╭─ Material shown

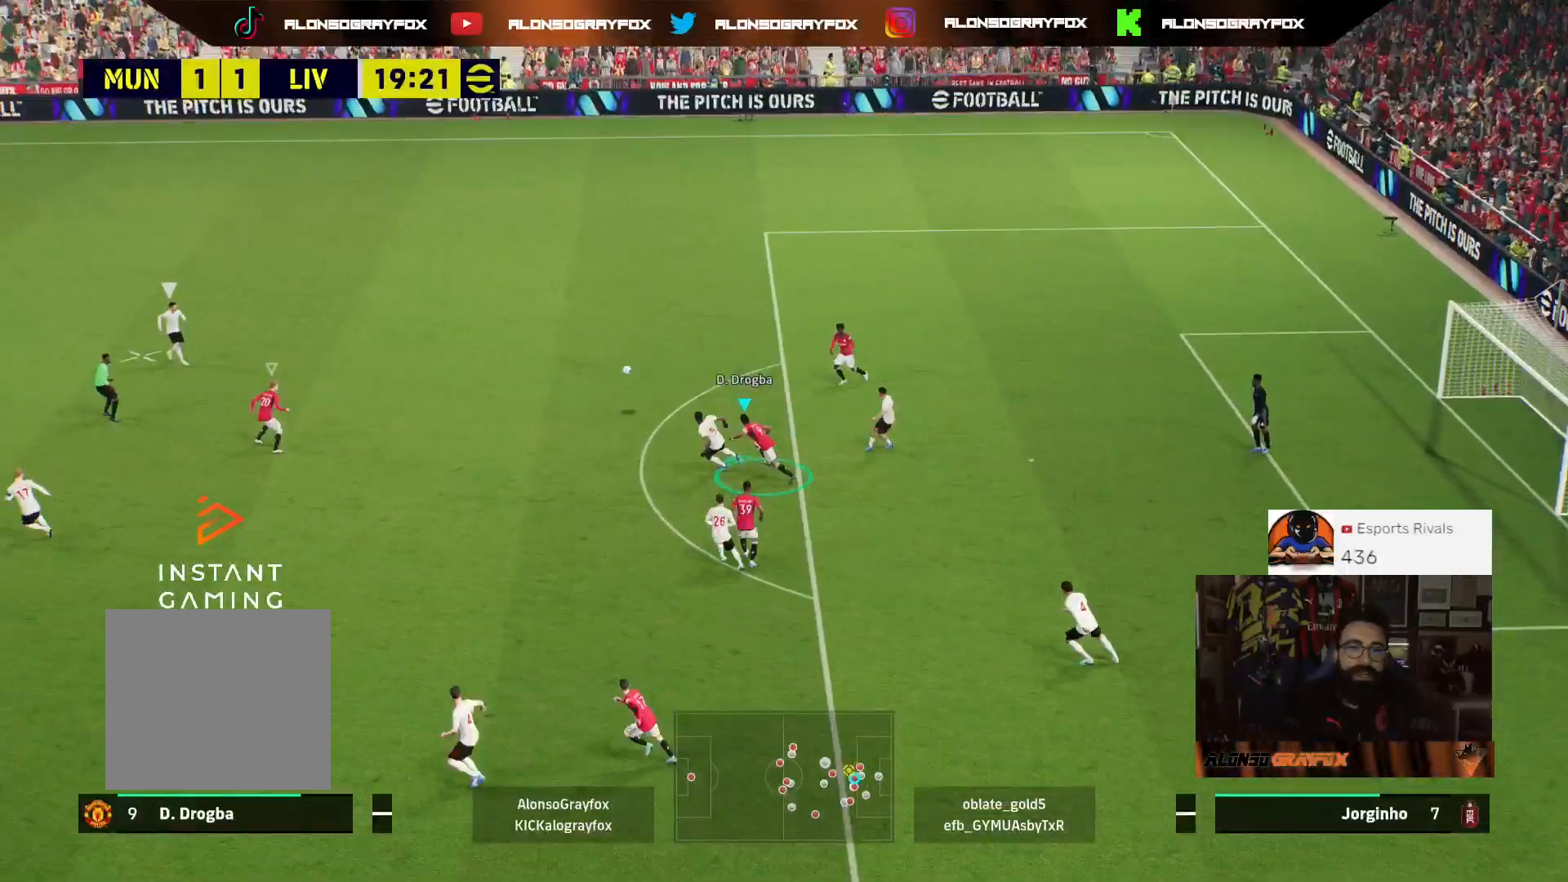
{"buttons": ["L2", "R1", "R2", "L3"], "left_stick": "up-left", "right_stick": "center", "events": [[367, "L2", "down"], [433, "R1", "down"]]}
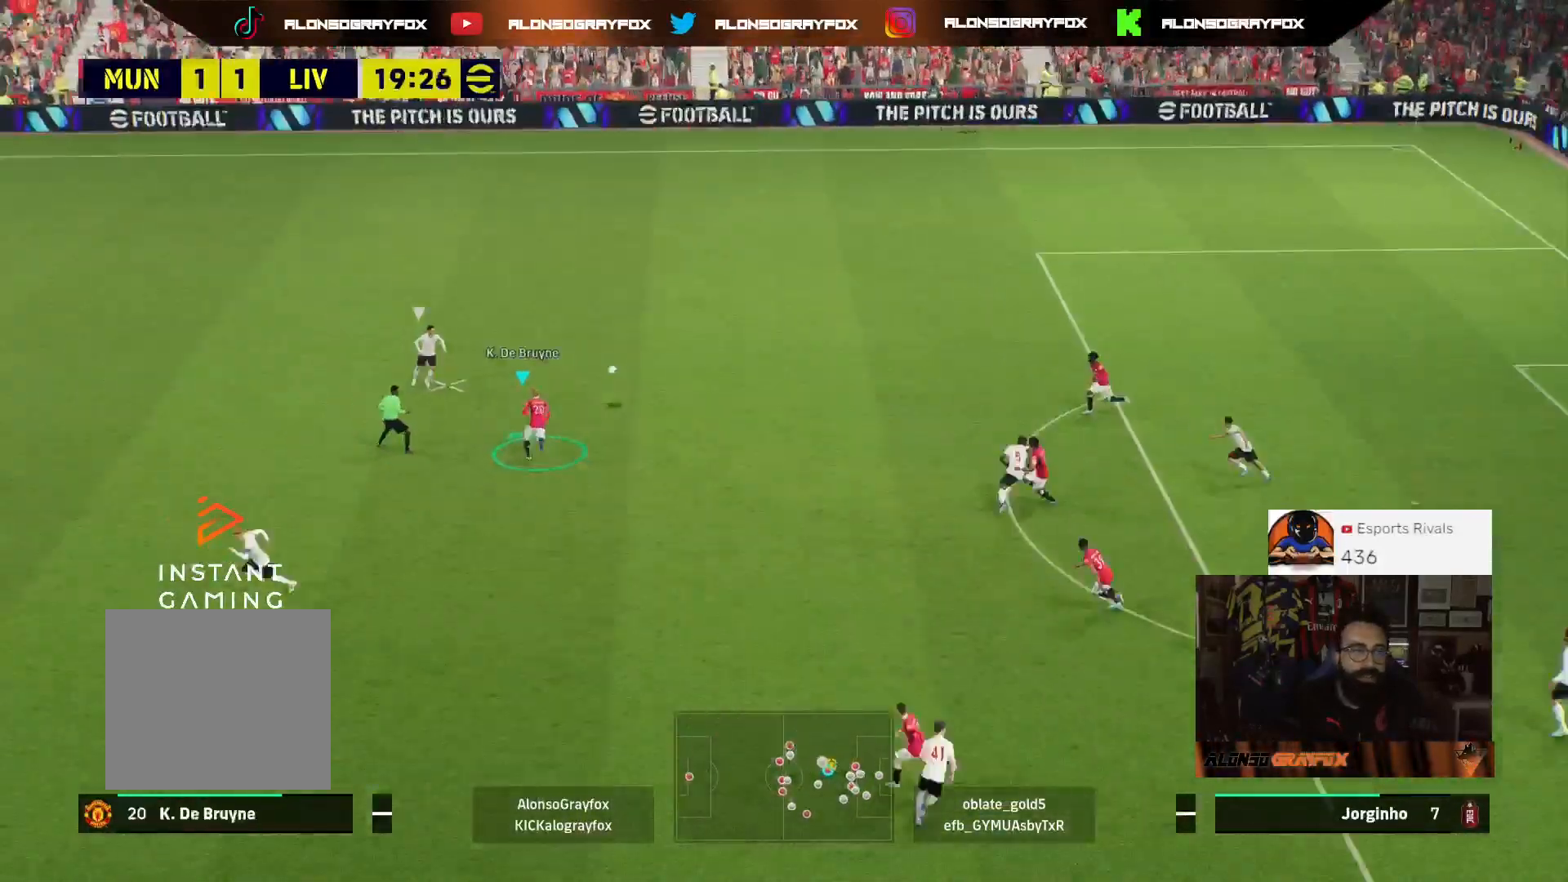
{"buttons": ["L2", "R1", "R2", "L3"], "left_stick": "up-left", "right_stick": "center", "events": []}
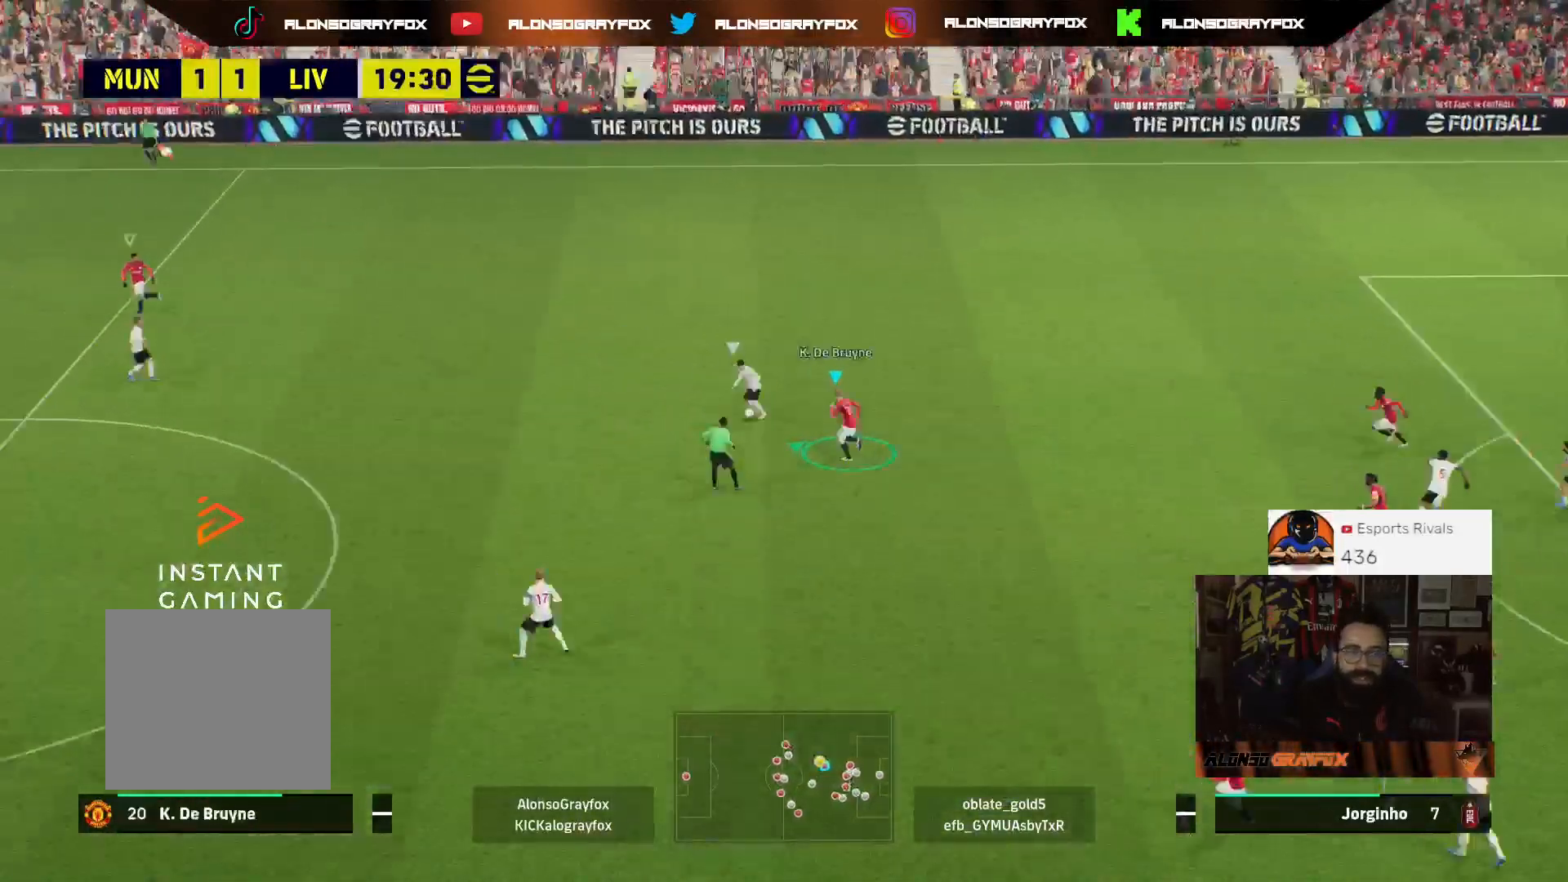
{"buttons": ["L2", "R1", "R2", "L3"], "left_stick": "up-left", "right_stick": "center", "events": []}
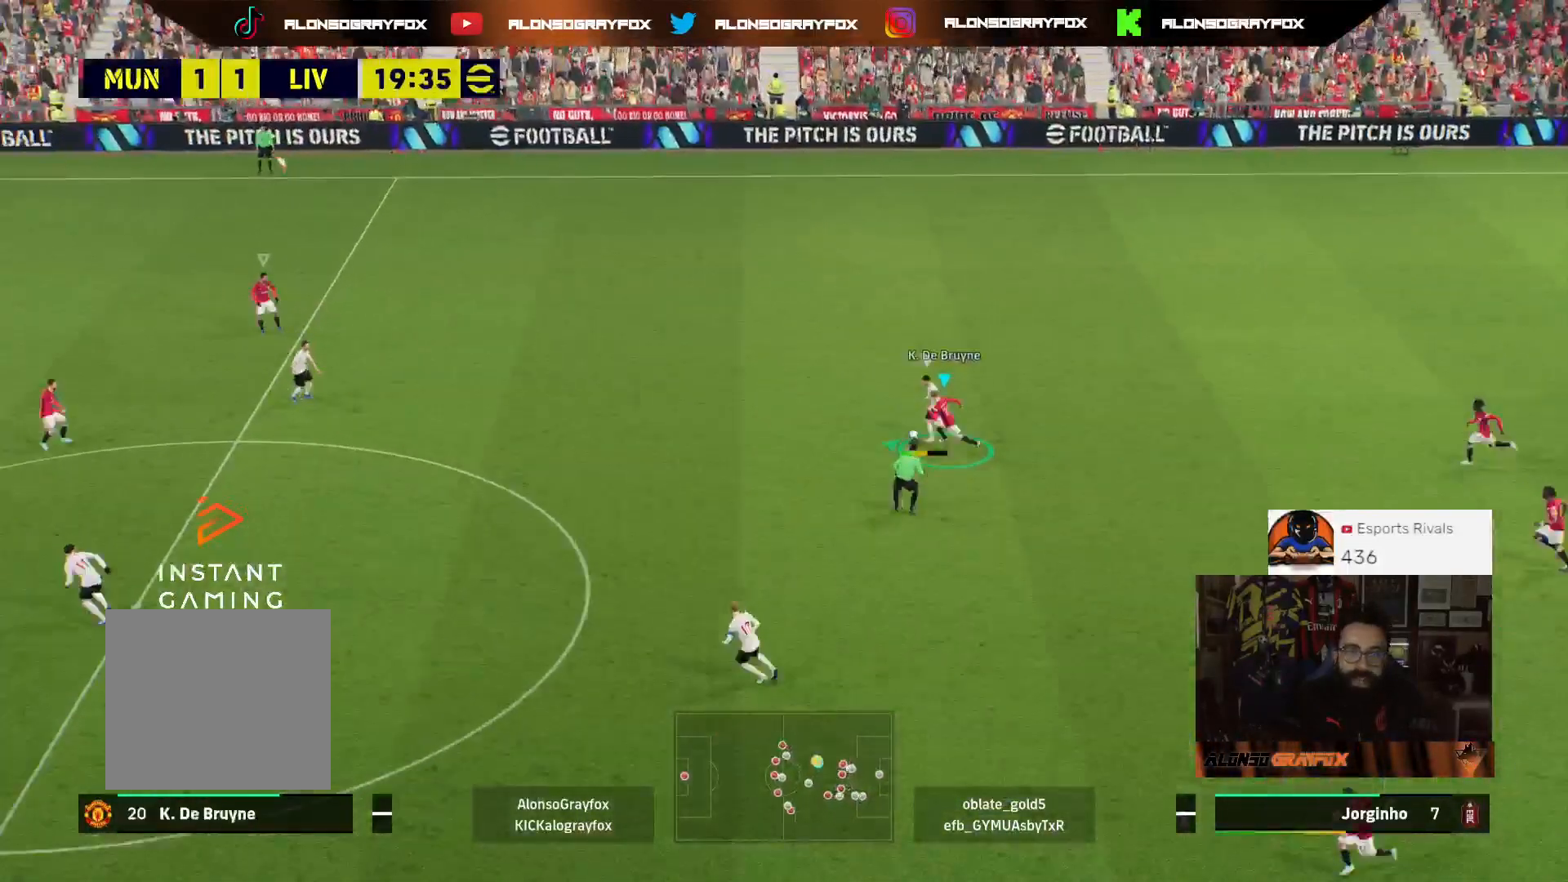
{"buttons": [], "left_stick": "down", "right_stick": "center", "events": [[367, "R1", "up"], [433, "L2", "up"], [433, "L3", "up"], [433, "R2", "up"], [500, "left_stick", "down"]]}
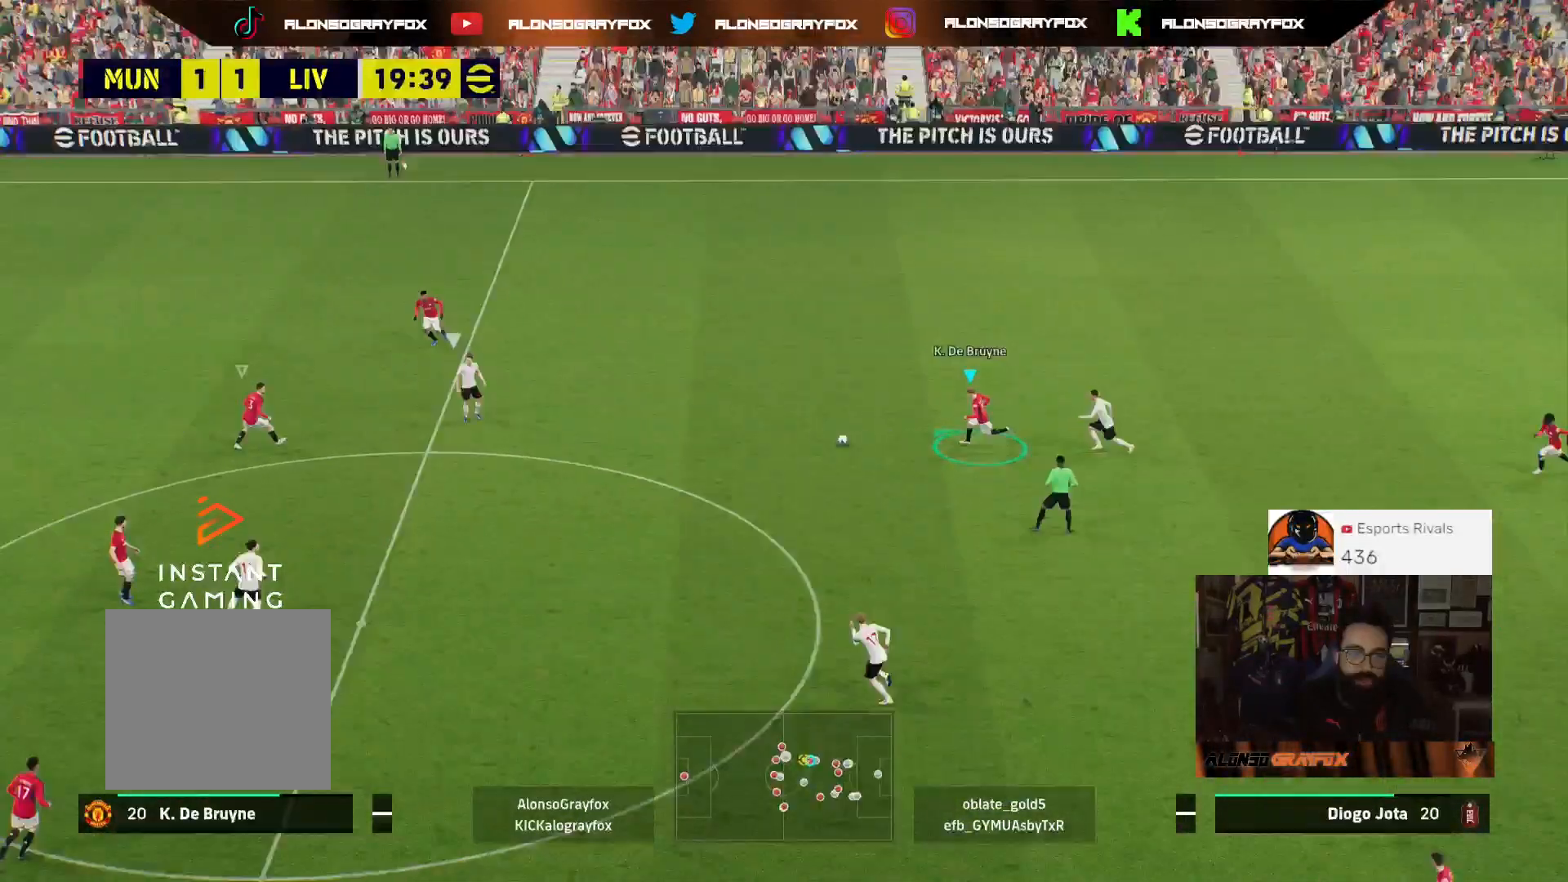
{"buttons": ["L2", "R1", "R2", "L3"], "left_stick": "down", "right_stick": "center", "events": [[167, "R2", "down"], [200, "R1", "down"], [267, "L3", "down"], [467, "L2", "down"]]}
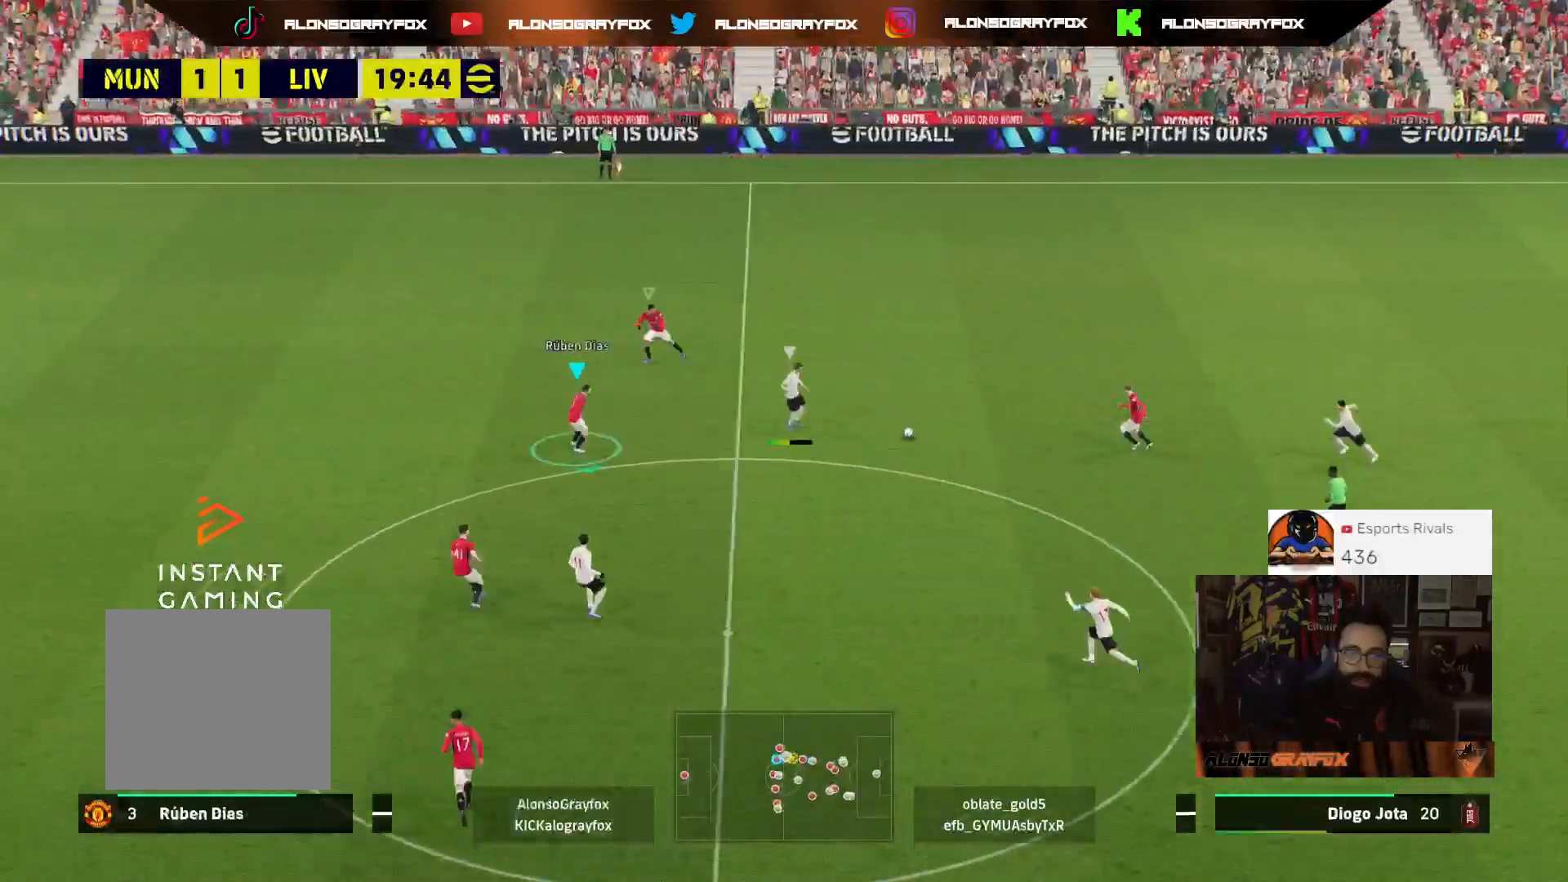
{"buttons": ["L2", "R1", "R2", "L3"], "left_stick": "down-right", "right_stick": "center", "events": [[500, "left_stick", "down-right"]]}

╰─

About this exercise: Reproduce every entry above in full and exactly, though not its pictures.

Answer to this exercise:
{"buttons": ["L2", "R1", "R2", "L3"], "left_stick": "up-left", "right_stick": "center", "events": [[367, "L2", "down"], [433, "R1", "down"]]}
{"buttons": ["L2", "R1", "R2", "L3"], "left_stick": "up-left", "right_stick": "center", "events": []}
{"buttons": ["L2", "R1", "R2", "L3"], "left_stick": "up-left", "right_stick": "center", "events": []}
{"buttons": [], "left_stick": "down", "right_stick": "center", "events": [[367, "R1", "up"], [433, "L2", "up"], [433, "L3", "up"], [433, "R2", "up"], [500, "left_stick", "down"]]}
{"buttons": ["L2", "R1", "R2", "L3"], "left_stick": "down", "right_stick": "center", "events": [[167, "R2", "down"], [200, "R1", "down"], [267, "L3", "down"], [467, "L2", "down"]]}
{"buttons": ["L2", "R1", "R2", "L3"], "left_stick": "down-right", "right_stick": "center", "events": [[500, "left_stick", "down-right"]]}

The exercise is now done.